State Sen. Dave Marsden, D-Burke, said the proposal strikes the right balance between transparency and privacy, noting that FOIA still would reveal what lawmakers say in their private emails.

“I look at it as a speech issue,” he said. “I understand that it impacts transparency, but I don’t want people to be inhibited in contacting their legislator.”

The bill passed the House by a 97-1 vote earlier this month. Delegate Kaye Kory, D-Falls Church, cast the lone dissenting vote.

“Having been an elected official for more than 10 years, I think it is really important that constituent conversations remain transparent,” Kory said. “Transparency and ‘sunshine’ are more important than practically anything else in government. We should not be chipping away at FOIA regulations. Businesses having conversations with lawmakers should also be accessible to people seeking info. Transparency in those interactions is key.

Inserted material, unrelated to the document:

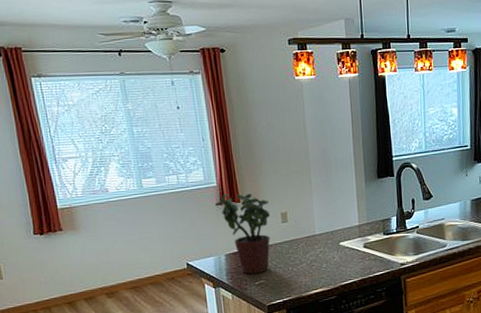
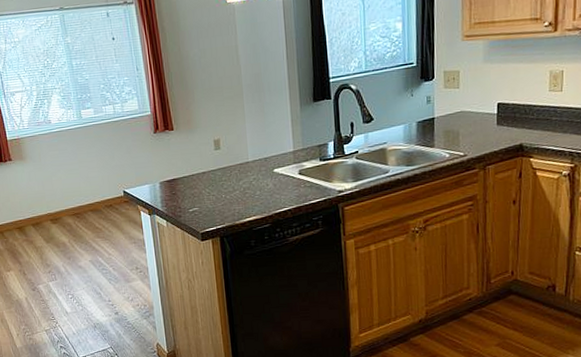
potted plant: present [214,193,271,275] -> none [149,121,204,202]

Lopez said that while it is common to redact government officials’ information, such as police officers’ names, for their protection, she knows of no law that removes the names of residents who contact public officials. A similar measure is being debated in Pennsylvania.

The proposal now awaits Gov. Bob McDonnell’s signature. Spokeswoman Taylor Thornley said the governor has yet to review the measure, which passed the Senate, 23-17.